Sixty-three years ago, Joseph S. Wood returned home to Salt Lake City after serving for two years in the British Mission. A few days later, he was invited with two other returned missionaries to a Sunday night gathering of the "Windsor Group," an informal group of young men who had all served in the British Mission during that time period. It was on that Sunday evening in 1937 that Brother Wood met a young Gordon B. Hinckley, who had returned from England in 1935. "By that time he had earned the appreciation of everybody who knew him," Brother Wood, now a member of the Parleys 1st Ward, Salt Lake Parleys Stake, related for the Church News.
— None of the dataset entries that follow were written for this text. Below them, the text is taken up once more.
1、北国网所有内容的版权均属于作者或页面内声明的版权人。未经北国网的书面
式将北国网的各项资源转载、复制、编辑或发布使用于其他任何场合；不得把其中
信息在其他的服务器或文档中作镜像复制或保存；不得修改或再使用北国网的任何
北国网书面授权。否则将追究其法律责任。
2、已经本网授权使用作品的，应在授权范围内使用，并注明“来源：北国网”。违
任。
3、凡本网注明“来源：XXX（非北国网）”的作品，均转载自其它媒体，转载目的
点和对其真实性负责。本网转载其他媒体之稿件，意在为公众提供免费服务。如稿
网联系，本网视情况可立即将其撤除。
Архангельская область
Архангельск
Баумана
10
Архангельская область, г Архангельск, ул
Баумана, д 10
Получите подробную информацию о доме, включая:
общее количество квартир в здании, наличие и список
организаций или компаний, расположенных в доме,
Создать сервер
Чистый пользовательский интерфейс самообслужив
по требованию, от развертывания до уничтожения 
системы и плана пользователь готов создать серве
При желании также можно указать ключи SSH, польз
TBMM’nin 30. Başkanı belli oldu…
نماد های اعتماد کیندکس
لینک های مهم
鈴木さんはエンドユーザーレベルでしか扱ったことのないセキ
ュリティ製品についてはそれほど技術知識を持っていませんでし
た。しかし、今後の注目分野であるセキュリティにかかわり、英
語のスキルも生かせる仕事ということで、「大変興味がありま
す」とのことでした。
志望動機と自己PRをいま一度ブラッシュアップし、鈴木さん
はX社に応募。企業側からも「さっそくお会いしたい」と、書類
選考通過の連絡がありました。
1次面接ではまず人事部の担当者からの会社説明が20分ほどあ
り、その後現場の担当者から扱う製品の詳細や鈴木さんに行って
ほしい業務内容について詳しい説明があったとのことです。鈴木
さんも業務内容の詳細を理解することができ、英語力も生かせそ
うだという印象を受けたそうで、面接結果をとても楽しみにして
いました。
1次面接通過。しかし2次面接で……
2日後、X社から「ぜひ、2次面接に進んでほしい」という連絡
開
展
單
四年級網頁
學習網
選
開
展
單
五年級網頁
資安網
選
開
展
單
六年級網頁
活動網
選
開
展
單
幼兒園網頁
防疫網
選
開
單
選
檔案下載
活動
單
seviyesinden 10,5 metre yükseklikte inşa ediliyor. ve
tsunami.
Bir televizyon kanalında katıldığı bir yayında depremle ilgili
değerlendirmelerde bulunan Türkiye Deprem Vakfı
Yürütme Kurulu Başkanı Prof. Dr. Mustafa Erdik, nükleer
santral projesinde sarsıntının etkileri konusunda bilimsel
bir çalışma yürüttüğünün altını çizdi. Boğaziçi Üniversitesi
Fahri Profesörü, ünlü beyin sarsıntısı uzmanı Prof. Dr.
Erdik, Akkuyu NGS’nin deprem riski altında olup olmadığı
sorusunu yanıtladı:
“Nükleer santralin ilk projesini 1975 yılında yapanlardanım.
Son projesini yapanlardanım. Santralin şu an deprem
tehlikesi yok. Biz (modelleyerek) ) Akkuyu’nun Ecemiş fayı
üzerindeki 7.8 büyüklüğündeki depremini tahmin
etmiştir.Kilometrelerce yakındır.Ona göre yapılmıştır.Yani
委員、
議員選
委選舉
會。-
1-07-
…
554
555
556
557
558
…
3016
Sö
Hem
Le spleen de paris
Through the "Windsor Group," these brethren, including Elder G. Homer Durham (later a member of the First Quorum of the Seventy who died in 1985), forged friendships that have lasted more than six decades. It was during one such meeting a year ago that President Hinckley's tenderness as a friend was never more apparent to Brother Wood, who related the following:

"My wife [Janet] had passed away on her 80th birthday. We had a Windsor meeting within a month of her death. It was in the summer time. We had an outdoor meeting at the home of Paul Badger [also of the Windsor Group]. I was feeling the loss very deeply. As we were being seated, President Hinckley said to our host, 'Put Joe right next to me.' He didn't make a big notice of this, but he mentioned this to Paul. He was so soft. He was so sympathetic and so sweet. Of course, he's always been that way with everybody. But just being his friend meant something."